AMY THATCHER – Solo (own label AT001)

SoloAmy Thatcher is usually to be found with The Shee or The Monster Ceilidh Band or alongside Kathryn Tickell in The Side. This, however, is her first solo album called, appropriately, Solo.

Amy plays a Pigini converter and utilises the free-bass system. Accordion experts, of whom I am emphatically not one, will understand this immediately but for the rest of us it means that the player has greater freedom with the left hand to form chords and play notes that the standard system doesn’t allow for. I think. When the first track got going after its pastoral opening section I searched the sleeve for the identity of the bassist but, of course, it’s all Amy.

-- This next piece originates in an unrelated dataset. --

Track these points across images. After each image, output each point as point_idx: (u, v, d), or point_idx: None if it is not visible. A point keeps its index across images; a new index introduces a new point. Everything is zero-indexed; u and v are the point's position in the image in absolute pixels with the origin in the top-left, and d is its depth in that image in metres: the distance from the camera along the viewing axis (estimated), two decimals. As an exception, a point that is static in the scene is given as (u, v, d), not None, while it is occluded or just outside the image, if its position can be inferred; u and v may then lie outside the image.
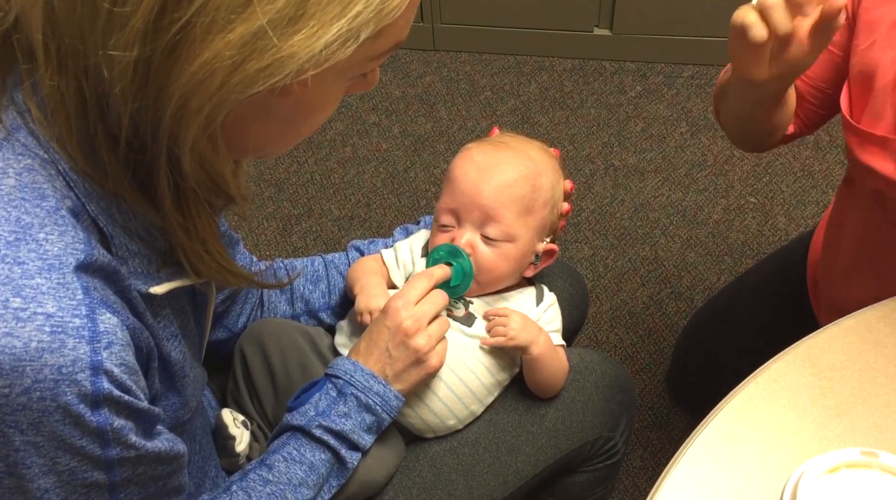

I must confess that I’m not a great fan of squeeze-boxes of any description, although I’m always nice to John Kirkpatrick because he’s bigger than me, but I reckon that even he could learn a trick or two from listening to this record. Forget accompaniment or dancing, Solo is definitely an album for listening to and if you let yourself drift away it will be over before you know. Actually, the final track, ‘Stomping Clog (remix)’ will bring you back to reality quite sharply – it does exactly what it says. The album isn’t all soft and delicate by any means and the one non-original tune, Shona Mooney’s ‘Sleep Spindles’, paired with ‘Zakopane Christmas’ will set your feet tapping and I’m still trying to get my head round the fact that Amy can play two different rhythms at once as she does on ‘Jo Lin’

Solo is an unexpected album of piano-accordion and I like it a lot more than I thought I would – it’s always good to be surprised.